Monday, May 18, 2009

The green monster...

Last night I was hit smack in the heart by a big, hairy bout of jealousy. I hate to admit it, but I am a jealous type. I get so angry with myself when I start feeling the green monster rearing it's ugly head because I know that feeling comes from my own feelings of inadequacy. It's like driving a nail into the core of my own self doubt.

Alexander was telling me about a blog that he found interesting and gave me some of the details of what it was about. That was it! How stupid of me to just sink into the pit over that but I did. The thing is, I knew I was doing it too. I felt it come on instantly and my rational mind screamed "NO NO NO don't allow yourself to sink!" but my irrational heart said "You haven't written anything of merit in YEARS!!!" and therein lies the war within me.

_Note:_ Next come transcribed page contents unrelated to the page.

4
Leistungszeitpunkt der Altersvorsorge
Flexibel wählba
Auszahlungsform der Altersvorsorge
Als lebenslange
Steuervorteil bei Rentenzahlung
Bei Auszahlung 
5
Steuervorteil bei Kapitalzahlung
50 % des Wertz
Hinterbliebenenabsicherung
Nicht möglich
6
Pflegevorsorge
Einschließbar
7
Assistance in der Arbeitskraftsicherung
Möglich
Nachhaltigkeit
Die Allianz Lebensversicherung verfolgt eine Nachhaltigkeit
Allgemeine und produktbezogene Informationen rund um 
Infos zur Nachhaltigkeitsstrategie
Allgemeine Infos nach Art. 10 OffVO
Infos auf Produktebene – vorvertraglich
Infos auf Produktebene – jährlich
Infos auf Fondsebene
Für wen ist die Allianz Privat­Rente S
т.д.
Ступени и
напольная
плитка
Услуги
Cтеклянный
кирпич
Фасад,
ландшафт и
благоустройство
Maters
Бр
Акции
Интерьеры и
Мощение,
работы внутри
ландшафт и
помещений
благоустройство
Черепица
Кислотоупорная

It didn't help matters that the "interesting" blog was written by a woman. It didn't help that this woman is someone we have been playfully joking about for a while now. It didn't help that I feel I haven't written anything that Alex has found remotely interesting in the past two years - though that's not entirely true - it's just a useless feeling I have. So, yeah, I got jealous. And then I hated myself for it.

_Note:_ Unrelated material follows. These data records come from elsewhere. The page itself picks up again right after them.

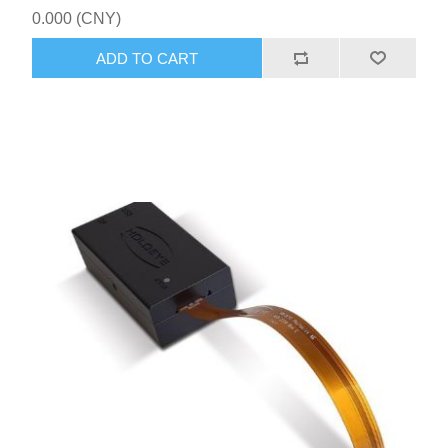
microdisplay with 4094 x 2400 pixel resolution and 3.74 µm
0.000 (CNY)
pixel pitch leading to an active area diagonal of 0.7”. The
GAEA-C is a plug & play phase modulator device and can
ADD TO CART
be addressed with phase functions via standard graphics
cards as an extended monitor device. 8 bit gray level
patterns (= 8 bit phase levels) can be addressed.
Addressing can be done using the supplied Pattern
Generator software, the SLM Slideshow Player software or
standard image viewer software. HOLOEYE also provides
an SLM Display Software Development Kit (SDK) which
provides APIs for different programming languages. The
very small pixel size of the GAEA-C SLM display enables
high diffraction angles.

It was a rough night. I kept dreaming I was being eaten by a large icky bug and I couldn't get away. If that isn't a metaphor for my psyche I don't know what is! LOL Still and all, I guess this shows that I am human. I am someone who doesn't want to feel less than, or not at all - someone who wants/needs to be appreciated and told that I have worth. I think that's how we are, really. It's not enough for us to just know we are appreciated. We have to hear it too so that we never forget and will always strive to do more. It's the thing that keeps the green monster (and the icky bugs) at bay.